Develop and implement best-in-class Data pipeline and Data lake , Consumption/Acceleration layers to ensure best capacity utilisation and meet SLAs.
Demonstrate and transform business requirements to code, specific analytical reports and tools.
Design, build, test and deploy cutting edge solutions at scale, impacting multi-billion-dollar business.
Work closely with product owner and technical lead and play a major role in the overall delivery of the assigned project/enhancements.
Learn & Research on the go and work on both new requests/projects as well as support production.
Provide business insights while leveraging internal tools and systems, databases and industry data.
Own a data subject and ensure availability and accuracy.
Document requirements, data lineage, subject matter in both business and technical terminology.
Requirements
Bachelor’s degree in computer science or related discipline with 3 + years’ experience
Minimum 2 years of experience in Big Data and distributed computing.
Proven experience building pipelines on Big Data Technologies/Stack – Hadoop, Spark, Hive, dataproc , BigQuery, Kafka and Airflow Scheduler to name a few.
Deep understanding of the Hadoop ecosystem and strong conceptual knowledge in Hadoop architecture components and experience in working on at least one Big Data technology with Java, Python or Scala.
Strong knowledge of deploying and managing applications in AWS or Azure or GCP.
Strong scripting skills to process large amount of data and highly proficient in SQL.
Solid knowledge of Linux systems with the ability to troubleshoot issues in complex, distributed, multi-tier architectures.
Experience in secure, scalable and highly available services.
Experience with data science and machine learning is a plus.
Excellent hands-on working knowledge and experience with object-oriented/object function scripting languages: Python, Java, C++, Scala.

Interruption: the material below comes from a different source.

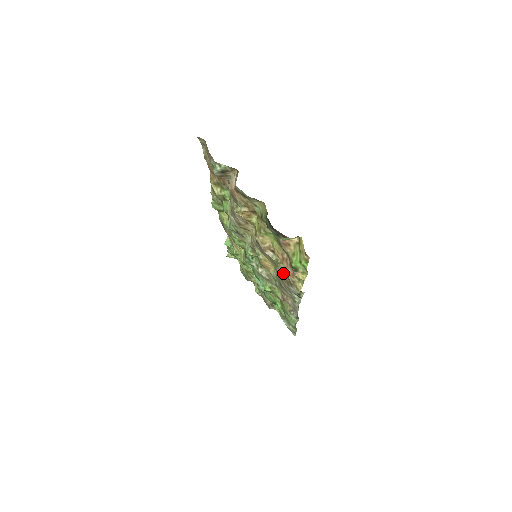
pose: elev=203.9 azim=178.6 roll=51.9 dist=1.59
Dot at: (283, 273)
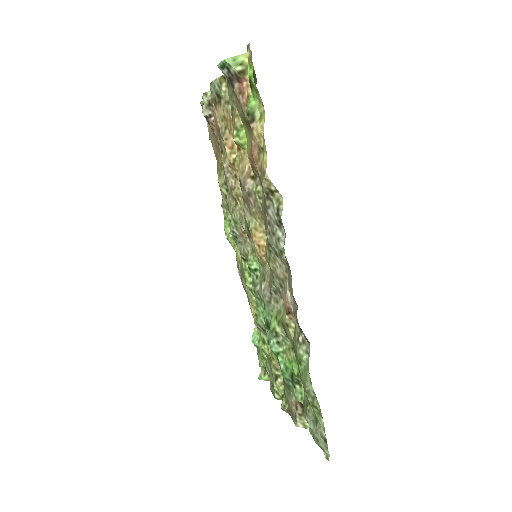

Good to have experience Micro-services frameworks.
Good written and verbal communication skills.
Tech Stack
Airflow
AWS
Azure
BigQuery
Google Cloud Platform
Hadoop
Java
Kafka
Linux
Python
Scala
Spark
SQL
Benefits
Beyond our great compensation package, you can receive incentive awards for your performance.
Other great perks include a host of best-in-class benefits maternity and parental leave, PTO, health benefits, and much more.